We upgraded to concourse v5.3.0 back in June and started using the let's encrypt functionality. This has been running fine and we were happy. However, The original certificates is expiring in a couple weeks now. We expected our certificate to update around 30 days before expiration, but it has not.
Looking at certificate transparency logs for our particular domain at https://crt.sh, we see the domain actually renewed around 30 days before expiration - and apparently again a week after that. However our concourse is still serving the old certificate that expires in two weeks.
Enable "Let's Encrypt" functionality and see that the certificate does not get updated.
We expected the certificate to automatically update.
Looking into this we started seeing errors in the concourse db logs around 30 days prior to expiration:
ERROR: duplicate key value violates unique constraint "cert_cache_pkey"

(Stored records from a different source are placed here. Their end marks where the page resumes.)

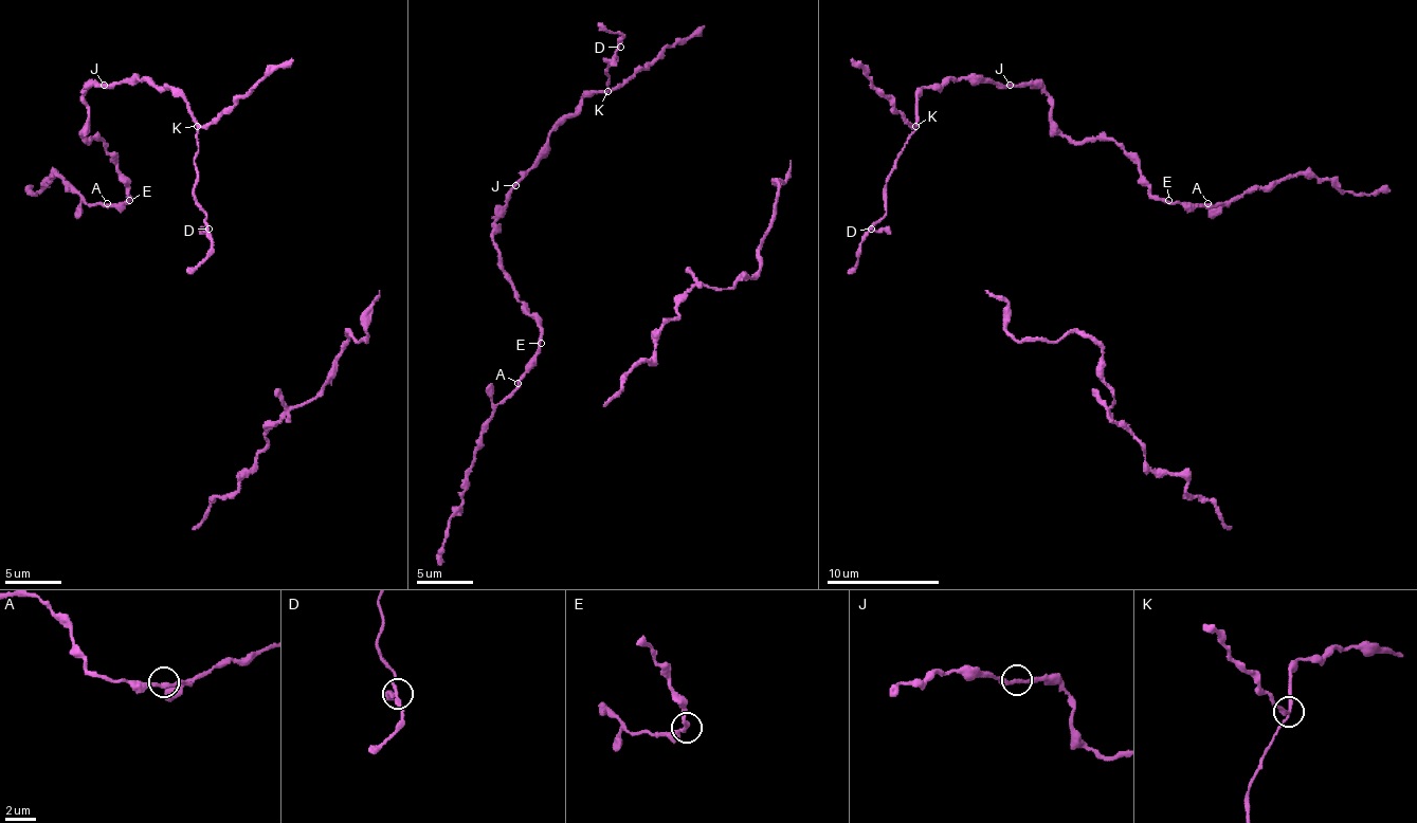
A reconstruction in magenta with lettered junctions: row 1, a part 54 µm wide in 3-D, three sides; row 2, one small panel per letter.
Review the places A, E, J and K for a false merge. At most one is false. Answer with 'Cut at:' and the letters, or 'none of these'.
Cut at: K

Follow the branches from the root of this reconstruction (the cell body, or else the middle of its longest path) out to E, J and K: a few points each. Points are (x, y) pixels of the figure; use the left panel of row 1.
E: (195, 181), (197, 121), (171, 87), (146, 78), (92, 85), (84, 95), (82, 135), (104, 144), (129, 200)
J: (195, 181), (197, 121), (188, 104), (171, 87), (155, 87), (146, 78), (104, 85)
K: (195, 181), (197, 178), (195, 166), (197, 127)

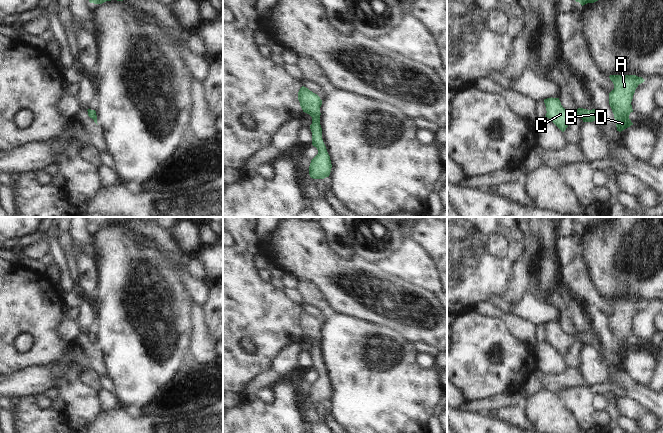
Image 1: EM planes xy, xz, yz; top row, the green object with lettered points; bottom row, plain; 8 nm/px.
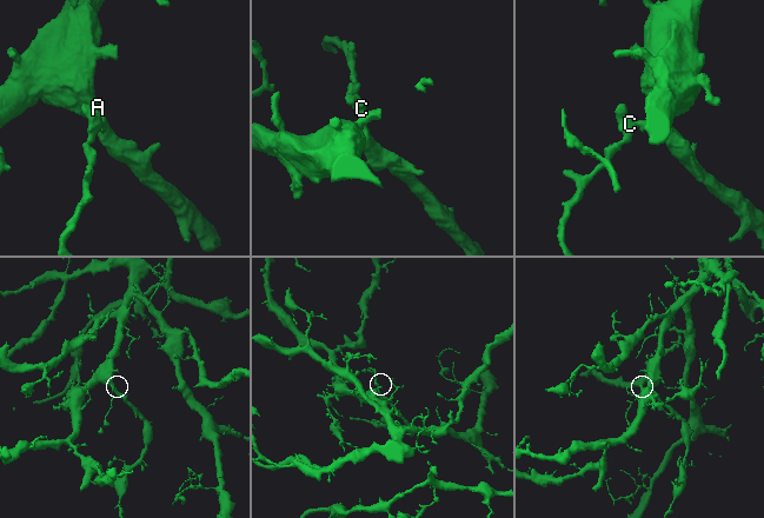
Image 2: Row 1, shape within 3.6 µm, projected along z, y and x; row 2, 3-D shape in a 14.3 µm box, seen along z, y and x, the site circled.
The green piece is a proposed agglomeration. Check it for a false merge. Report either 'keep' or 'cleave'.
keep

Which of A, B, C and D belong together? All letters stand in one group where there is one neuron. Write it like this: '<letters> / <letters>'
A B C D

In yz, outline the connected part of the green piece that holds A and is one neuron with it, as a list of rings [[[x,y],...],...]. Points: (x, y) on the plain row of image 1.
[[[610,299],[614,313],[609,317],[609,329],[614,338],[617,355],[633,349],[629,339],[633,336],[632,323],[636,312],[645,304],[636,299]]]

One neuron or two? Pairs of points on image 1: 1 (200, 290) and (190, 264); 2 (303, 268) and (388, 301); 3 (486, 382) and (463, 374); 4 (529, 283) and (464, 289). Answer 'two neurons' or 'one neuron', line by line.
1: two neurons
2: one neuron
3: one neuron
4: two neurons

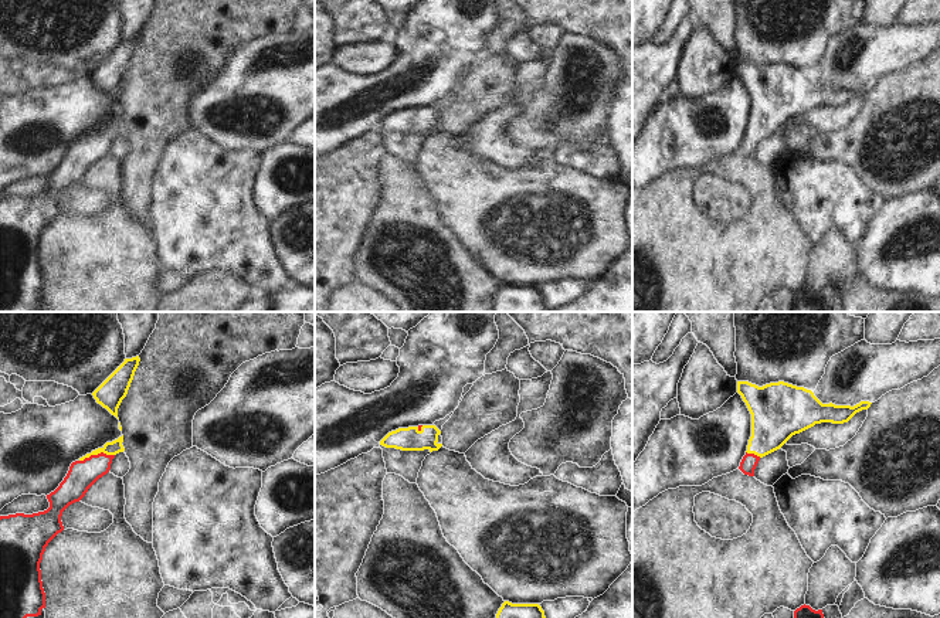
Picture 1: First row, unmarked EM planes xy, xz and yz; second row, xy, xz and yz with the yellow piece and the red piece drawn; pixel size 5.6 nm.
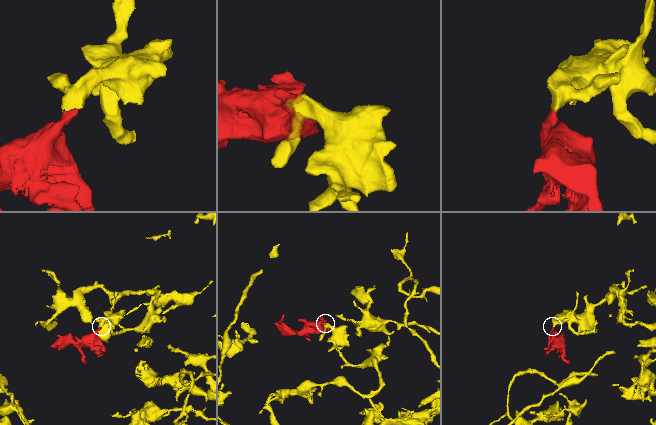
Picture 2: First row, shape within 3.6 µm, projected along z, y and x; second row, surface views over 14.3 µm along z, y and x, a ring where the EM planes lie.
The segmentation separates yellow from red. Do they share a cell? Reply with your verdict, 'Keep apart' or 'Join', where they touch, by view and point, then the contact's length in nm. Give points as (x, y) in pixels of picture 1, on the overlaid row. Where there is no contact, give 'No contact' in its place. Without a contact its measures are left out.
Join. Touches yellow at xy (97, 454). Shared border 200 nm

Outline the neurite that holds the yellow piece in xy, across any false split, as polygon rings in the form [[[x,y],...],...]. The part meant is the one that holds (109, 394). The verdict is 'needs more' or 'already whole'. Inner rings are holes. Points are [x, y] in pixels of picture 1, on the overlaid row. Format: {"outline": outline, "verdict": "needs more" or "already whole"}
{"outline": [[[139,356],[125,359],[125,361],[92,393],[96,403],[116,418],[118,408],[128,394],[139,361]]], "verdict": "already whole"}

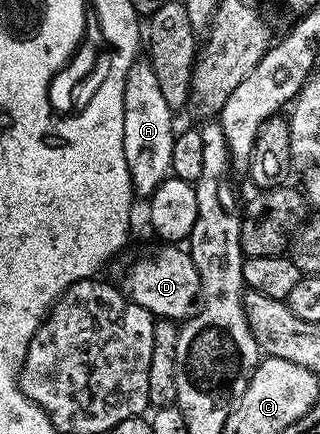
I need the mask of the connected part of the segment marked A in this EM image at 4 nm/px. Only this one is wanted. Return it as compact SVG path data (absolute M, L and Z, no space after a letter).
M147 60L134 62L125 77L123 108L125 109L123 112L123 154L127 156L127 168L131 172L133 193L137 196L141 194L148 196L153 194L155 188L159 188L159 184L163 184L163 180L171 174L175 111L163 97L153 66Z

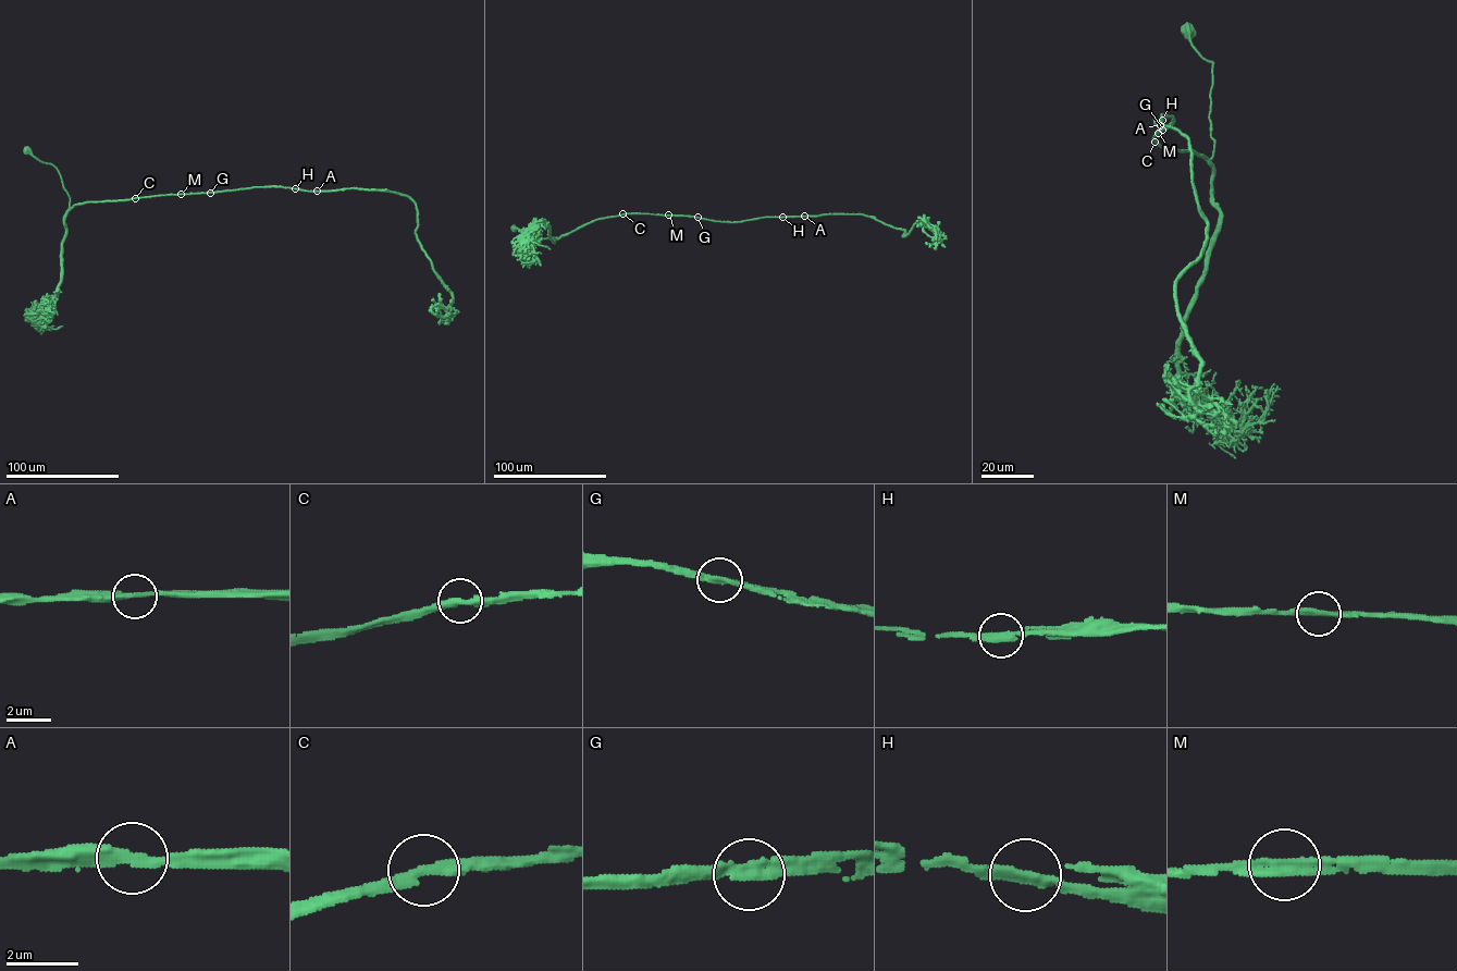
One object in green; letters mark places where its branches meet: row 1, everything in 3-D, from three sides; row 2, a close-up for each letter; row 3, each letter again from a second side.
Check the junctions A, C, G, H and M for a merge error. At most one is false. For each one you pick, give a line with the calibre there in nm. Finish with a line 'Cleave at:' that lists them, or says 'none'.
Cleave at: none

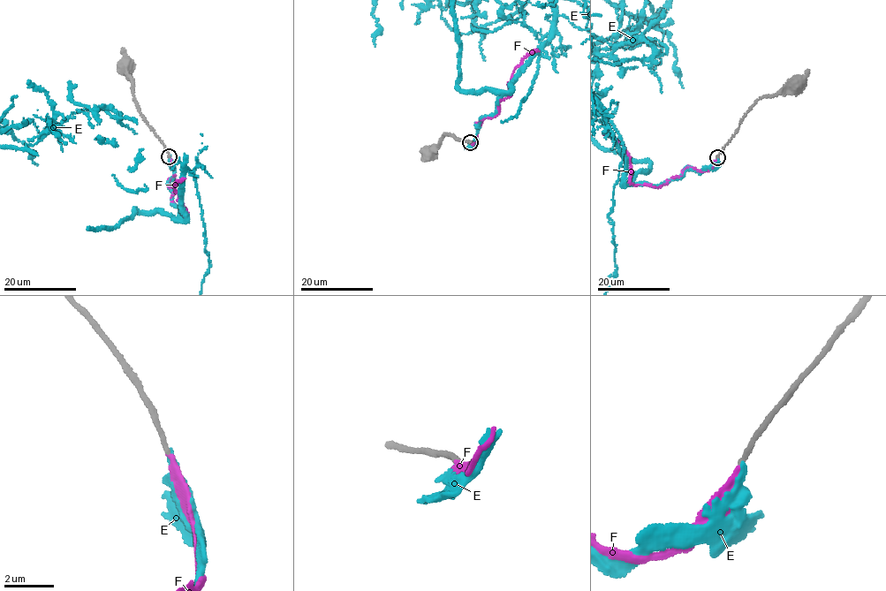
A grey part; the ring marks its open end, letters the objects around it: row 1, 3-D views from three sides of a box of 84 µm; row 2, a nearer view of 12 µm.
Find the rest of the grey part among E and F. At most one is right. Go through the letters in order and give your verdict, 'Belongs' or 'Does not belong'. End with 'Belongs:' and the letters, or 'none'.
E: Does not belong
F: Belongs
Belongs: F

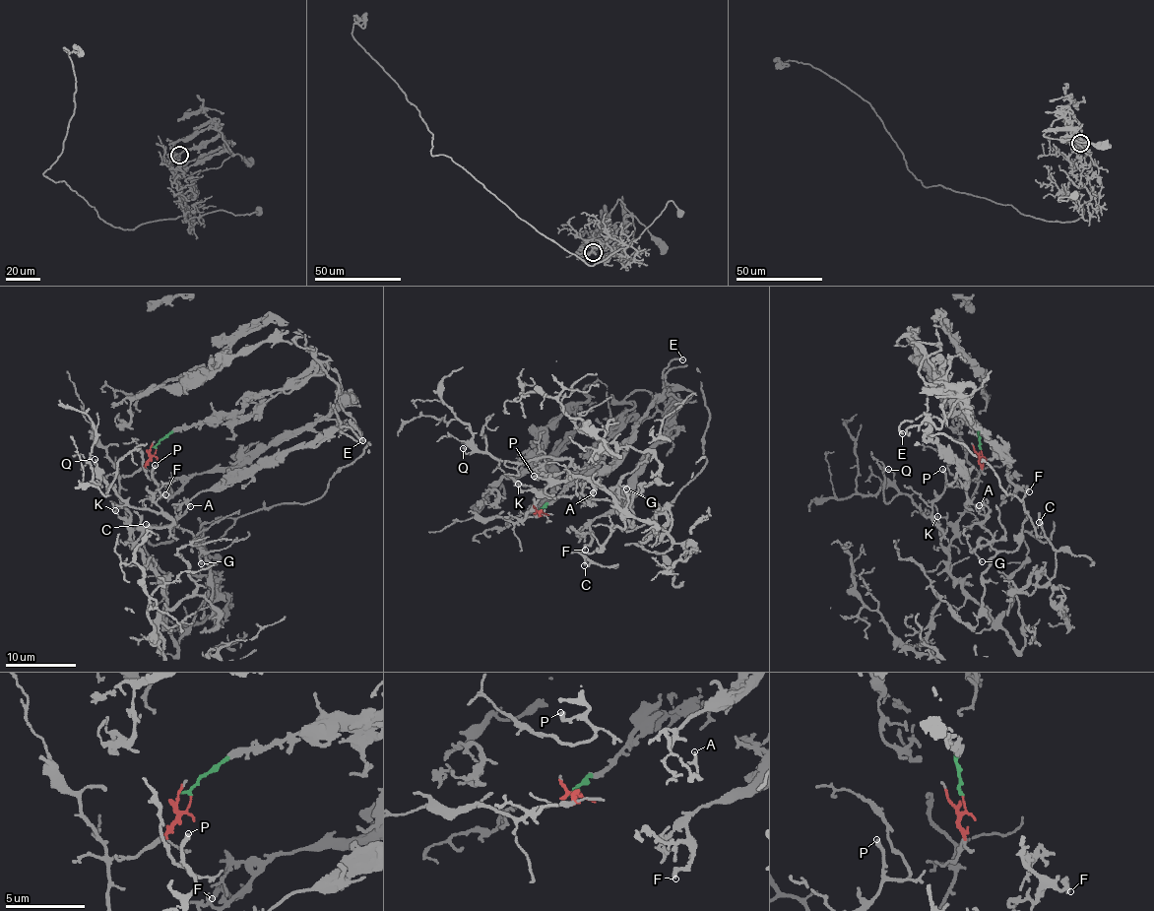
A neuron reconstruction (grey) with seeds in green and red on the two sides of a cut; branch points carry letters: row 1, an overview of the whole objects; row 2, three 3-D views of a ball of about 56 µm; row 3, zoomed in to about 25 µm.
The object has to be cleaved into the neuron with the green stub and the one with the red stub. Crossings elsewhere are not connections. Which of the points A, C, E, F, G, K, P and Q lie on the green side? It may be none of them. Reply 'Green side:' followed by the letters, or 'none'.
Green side: E, F

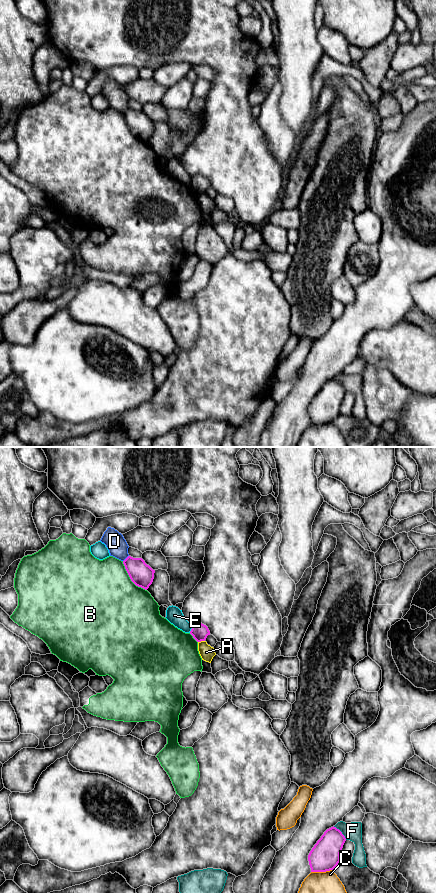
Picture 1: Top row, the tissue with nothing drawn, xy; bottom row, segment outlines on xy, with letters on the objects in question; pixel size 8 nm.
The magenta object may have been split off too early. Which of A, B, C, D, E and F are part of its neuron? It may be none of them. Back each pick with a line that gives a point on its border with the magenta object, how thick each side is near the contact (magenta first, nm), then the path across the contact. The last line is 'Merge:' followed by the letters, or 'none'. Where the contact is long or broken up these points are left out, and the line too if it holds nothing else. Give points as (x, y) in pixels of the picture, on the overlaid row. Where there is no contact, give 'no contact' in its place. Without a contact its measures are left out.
Merge: none

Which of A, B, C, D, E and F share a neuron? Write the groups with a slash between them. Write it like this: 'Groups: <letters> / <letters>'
Groups: A / B / C / D / E / F

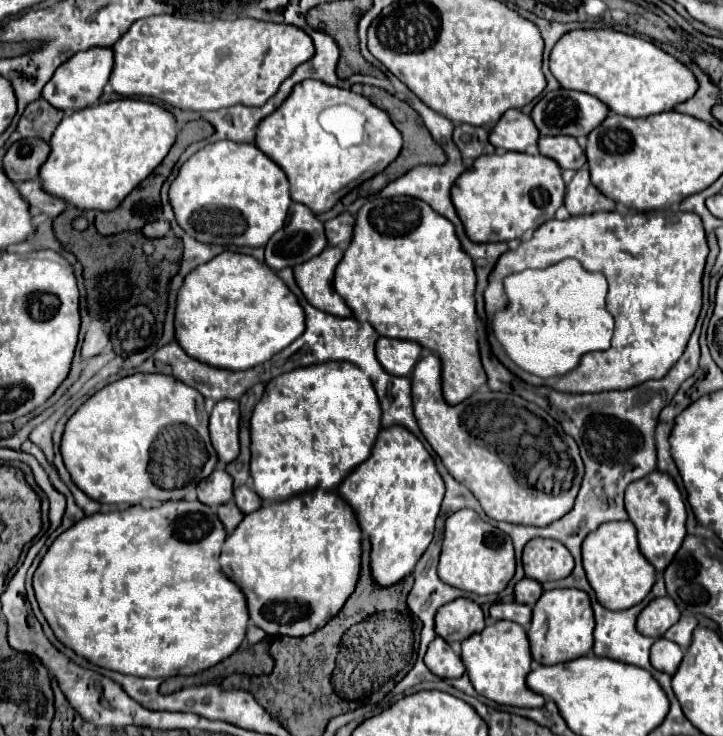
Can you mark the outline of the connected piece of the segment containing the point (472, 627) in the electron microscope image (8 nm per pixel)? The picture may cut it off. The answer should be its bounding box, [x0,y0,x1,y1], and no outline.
[436,598,484,644]

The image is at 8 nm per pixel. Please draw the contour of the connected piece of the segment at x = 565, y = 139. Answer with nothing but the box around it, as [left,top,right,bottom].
[538,136,586,170]

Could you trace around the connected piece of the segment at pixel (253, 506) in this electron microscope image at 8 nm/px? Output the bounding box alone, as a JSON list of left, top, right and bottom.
[234,484,262,514]

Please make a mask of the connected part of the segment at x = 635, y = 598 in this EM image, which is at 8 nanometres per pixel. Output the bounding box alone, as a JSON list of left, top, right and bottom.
[582,522,656,610]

DETAIL: Key (domain)=(OUR-FANCY-DOMAIN) already exists.
STATEMENT: INSERT INTO cert_cache (domain, cert, nonce) VALUES ($1, $2, $3)
One hypothesis we have is that the new certificate just isn't getting stored in the cache so not refreshing. In particular we see that the query to store state in the database cert_cache table is an INSERT but perhaps it needs to be an UPSERT instead.
Thanks for looking into it, that theory about needing an UPSERT sounds accurate. I'll prioritize this so we get to it soon. v5.5 is about to ship and won't include this, but we can try to get it in a patch release soon after.
Rename the domain for the record where you cert is and restart concourse web. Upon restart it'll grab a new certificate.
update cert_cache set domain='old_cert' where domain='your.domain.com';
We applied a similar workaround, but restarting concourse web initially failed for us. This is because autocert had already exhausted the ~5 renew attempts per week and we hit the Let's Encrypt API rate limit.
We ended up moving the old cert_cache entry out of the way about a day before the rate limits reset again. Then the cert automatically refreshed. So the workaround can be a bit more annoying that just running a query and restarting services.